┏━━

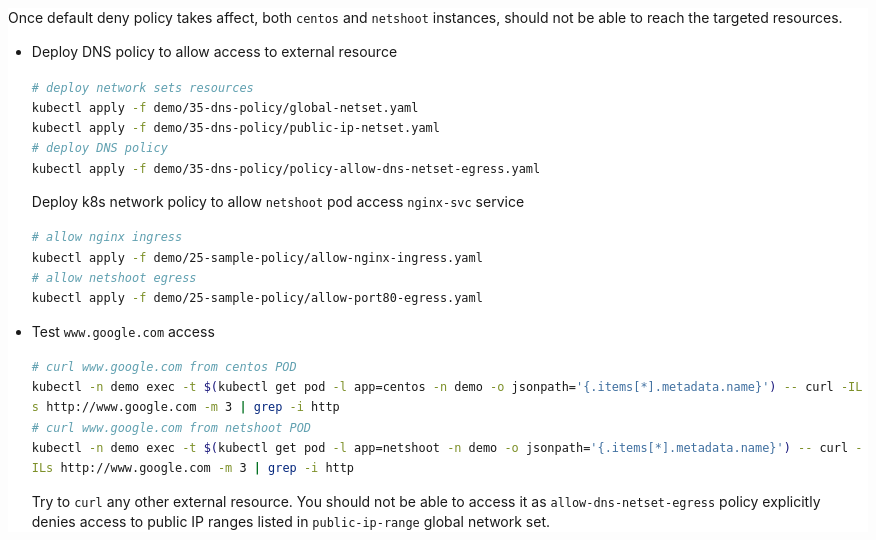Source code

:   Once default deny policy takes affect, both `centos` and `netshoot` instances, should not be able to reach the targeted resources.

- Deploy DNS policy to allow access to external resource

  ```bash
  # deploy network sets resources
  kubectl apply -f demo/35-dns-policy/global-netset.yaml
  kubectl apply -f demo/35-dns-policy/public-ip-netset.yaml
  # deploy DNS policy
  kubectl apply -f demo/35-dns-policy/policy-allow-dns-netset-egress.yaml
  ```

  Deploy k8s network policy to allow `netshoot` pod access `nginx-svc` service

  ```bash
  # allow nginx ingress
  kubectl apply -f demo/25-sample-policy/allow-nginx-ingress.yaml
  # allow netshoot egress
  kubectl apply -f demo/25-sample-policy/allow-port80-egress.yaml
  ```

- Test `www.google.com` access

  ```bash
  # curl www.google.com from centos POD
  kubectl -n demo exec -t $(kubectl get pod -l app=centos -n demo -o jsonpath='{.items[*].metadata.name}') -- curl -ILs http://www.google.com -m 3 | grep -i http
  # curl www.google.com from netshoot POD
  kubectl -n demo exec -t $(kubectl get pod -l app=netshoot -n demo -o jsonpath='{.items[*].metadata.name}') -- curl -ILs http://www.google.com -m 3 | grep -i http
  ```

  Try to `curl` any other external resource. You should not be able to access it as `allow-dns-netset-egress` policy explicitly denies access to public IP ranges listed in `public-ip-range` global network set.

┗━━

Your instructions >>
Scan the data, and report each line that uses the word "name".

Written answer >>
  kubectl -n demo exec -t $(kubectl get pod -l app=centos -n demo -o jsonpath='{.items[*].metadata.name}') -- curl -ILs http://www.google.com -m 3 | grep -i http
  kubectl -n demo exec -t $(kubectl get pod -l app=netshoot -n demo -o jsonpath='{.items[*].metadata.name}') -- curl -ILs http://www.google.com -m 3 | grep -i http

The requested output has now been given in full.